Si Blaise Compaoré devrait tripatouiller la Constitution de son pays pour se représenter à sa propre succession en novembre 2015, Faure Gnassingbé, lui, n’y est pas contraint, mais urge de subterfuges. Pour pouvoir jouer la prolongation l’année prochaine, il refuse de mettre en œuvre les réformes constitutionnelles et institutionnelles recommandées par l’Accord politique global (Apg), restant résolument sourd aux appels de l’opposition, des églises, des diplomates, de la communauté internationale. Le défaut de réformes devrait lui permettre de prétexter de la Constitution tripatouillée le 31 décembre 2002 où le verrou de la limitation du mandat présidentiel a été sauté par son défunt père pour justifier sa candidature. L’homme prudent voit le mal venir de loin, dit-on. En homme intelligent, moulé aux civilités démocratiques car ayant été formé dans les grandes écoles occidentales et qui sait tirer les leçons des malheurs des autres, Faure Gnassingbé devra garder à l’œil le sort de son seul parrain sur le continent Blaise Compaoré, et faire le bon choix pour le peuple togolais, mais aussi pour lui-même et sa famille. Même si tous les Africains épris d’alternance sont contents pour le peuple burkinabé, la manière dont le Facilitateur a fini est pitoyable. Le tout-puissant Blaise Compaoré qui avait la mainmise sur tous les pouvoirs, dirigé de façon autoritaire son pays durant 27 ans, amassé plein de richesses, jouissait allégrement du pouvoir, des honneurs… a tout perdu en moins de 24 heures, à cause de son entêtement, et est contraint de s’exiler en Cote d’Ivoire. Et ce n’est que le début de ses mésaventures, car il devra répondre de ses actes devant le tribunal du peuple. Les dossiers Thomas Sankara, Norbert Zongo, entre autres, devraient être ressuscités sous peu.

Faure Gnassingbé devra s’éviter une fin pareille de fugitif en refusant d’aller à l’encontre de la volonté du peuple togolais qui aspire à l’alternance au pouvoir.

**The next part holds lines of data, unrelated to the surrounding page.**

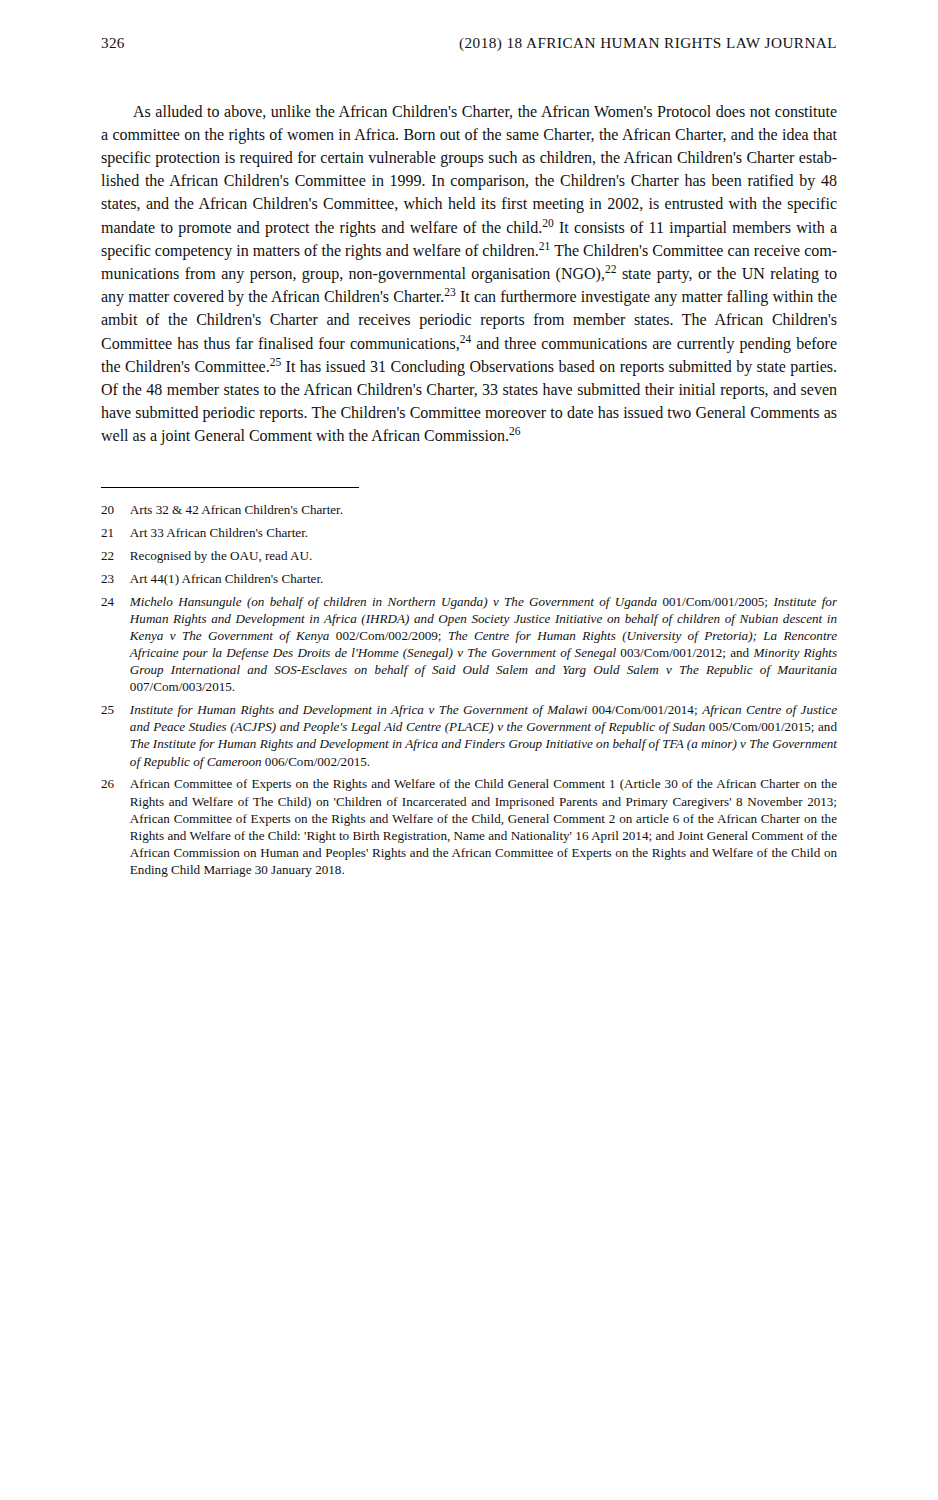326 (2018) 18 African Human Rights Law Journal
As alluded to above, unlike the African Children's Charter, the African Women's Protocol does not constitute a committee on the rights of women in Africa. Born out of the same Charter, the African Charter, and the idea that specific protection is required for certain vulnerable groups such as children, the African Children's Charter established the African Children's Committee in 1999. In comparison, the Children's Charter has been ratified by 48 states, and the African Children's Committee, which held its first meeting in 2002, is entrusted with the specific mandate to promote and protect the rights and welfare of the child.20 It consists of 11 impartial members with a specific competency in matters of the rights and welfare of children.21 The Children's Committee can receive communications from any person, group, non-governmental organisation (NGO),22 state party, or the UN relating to any matter covered by the African Children's Charter.23 It can furthermore investigate any matter falling within the ambit of the Children's Charter and receives periodic reports from member states. The African Children's Committee has thus far finalised four communications,24 and three communications are currently pending before the Children's Committee.25 It has issued 31 Concluding Observations based on reports submitted by state parties. Of the 48 member states to the African Children's Charter, 33 states have submitted their initial reports, and seven have submitted periodic reports. The Children's Committee moreover to date has issued two General Comments as well as a joint General Comment with the African Commission.26
20 Arts 32 & 42 African Children's Charter.
21 Art 33 African Children's Charter.
22 Recognised by the OAU, read AU.
23 Art 44(1) African Children's Charter.
24 Michelo Hansungule (on behalf of children in Northern Uganda) v The Government of Uganda 001/Com/001/2005; Institute for Human Rights and Development in Africa (IHRDA) and Open Society Justice Initiative on behalf of children of Nubian descent in Kenya v The Government of Kenya 002/Com/002/2009; The Centre for Human Rights (University of Pretoria); La Rencontre Africaine pour la Defense Des Droits de l'Homme (Senegal) v The Government of Senegal 003/Com/001/2012; and Minority Rights Group International and SOS-Esclaves on behalf of Said Ould Salem and Yarg Ould Salem v The Republic of Mauritania 007/Com/003/2015.
25 Institute for Human Rights and Development in Africa v The Government of Malawi 004/Com/001/2014; African Centre of Justice and Peace Studies (ACJPS) and People's Legal Aid Centre (PLACE) v the Government of Republic of Sudan 005/Com/001/2015; and The Institute for Human Rights and Development in Africa and Finders Group Initiative on behalf of TFA (a minor) v The Government of Republic of Cameroon 006/Com/002/2015.
26 African Committee of Experts on the Rights and Welfare of the Child General Comment 1 (Article 30 of the African Charter on the Rights and Welfare of The Child) on 'Children of Incarcerated and Imprisoned Parents and Primary Caregivers' 8 November 2013; African Committee of Experts on the Rights and Welfare of the Child, General Comment 2 on article 6 of the African Charter on the Rights and Welfare of the Child: 'Right to Birth Registration, Name and Nationality' 16 April 2014; and Joint General Comment of the African Commission on Human and Peoples' Rights and the African Committee of Experts on the Rights and Welfare of the Child on Ending Child Marriage 30 January 2018.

Il doit surtout se rappeler que le Togo se veut une République, mais sa famille politique est au pouvoir depuis bientôt un demi-siècle. Quitter le pouvoir en 2015 après ses deux mandats n’irait qu’à son propre avantage.

Un cas d’école pour le peuple togolais

Ce jeudi 30 octobre, les Togolais qui auront compati au sort de Blaise Compaoré se compteraient au bout des doigts. A part peut-être le Prince de la République, les profiteurs qui écument son entourage et les lèche-bottes qui s’en tirent aussi à bon compte, pas sûr qu’il y ait des Togolais à s’attrister de la chute de leur Facilitateur chéri. Un euphémisme pour ne pas dire qu’ils étaient aux anges, et visiblement bien plus que les Burkinabés eux-mêmes. On croirait que c’est Faure Gnassingbé qui était tombé. C’est simplement une réaction naturelle d’un peuple dont l’aspiration à l’alternance est étouffée par un clan depuis un demi-siècle. Mais une chose est de désirer l’alternance, une autre est d’agir pour permettre son avènement.

Tout comme au Togo, on avait au Burkina aussi un régime autocratique qui s’est toujours employé à détourner les suffrages populaires, confisquant ainsi le seul moyen donné au peuple de choisir librement ses dirigeants, et à diriger le pays avec la force, étouffant l’opposition. Etant à bout de souffle, le peuple burkinabé a décidé de prendre son destin en main. A l’appel de l’opposition et de la société civile qui ont réussi à s’entendre pour l’intérêt général – on reviendra forcément sur cette problématique -, les Burkinabés sont descendus en masse dans la rue pour s’exprimer, leurs appels tous azimuts par les voies orthodoxes n’ayant jamais été entendus par Blaise Compaoré. Devant la furie du peuple épris d’alternance et seul détenteur de la légitimité, malgré les armes, il n’a pas tenu 24 heures. C’est la preuve que la lutte populaire est invincible, et l’alliance électorale de l’opposition dénommée CAP 2015 et son candidat choisi Jean-Pierre Fabre l’ont réitéré vendredi dernier. Les Togolais veulent-ils vraiment l’alternance ? « (…) A eux de prendre leurs responsabilités, au lieu d’attendre un Messie qui viendrait leur offrir leur liberté sur un plateau d’or », relève un analyste.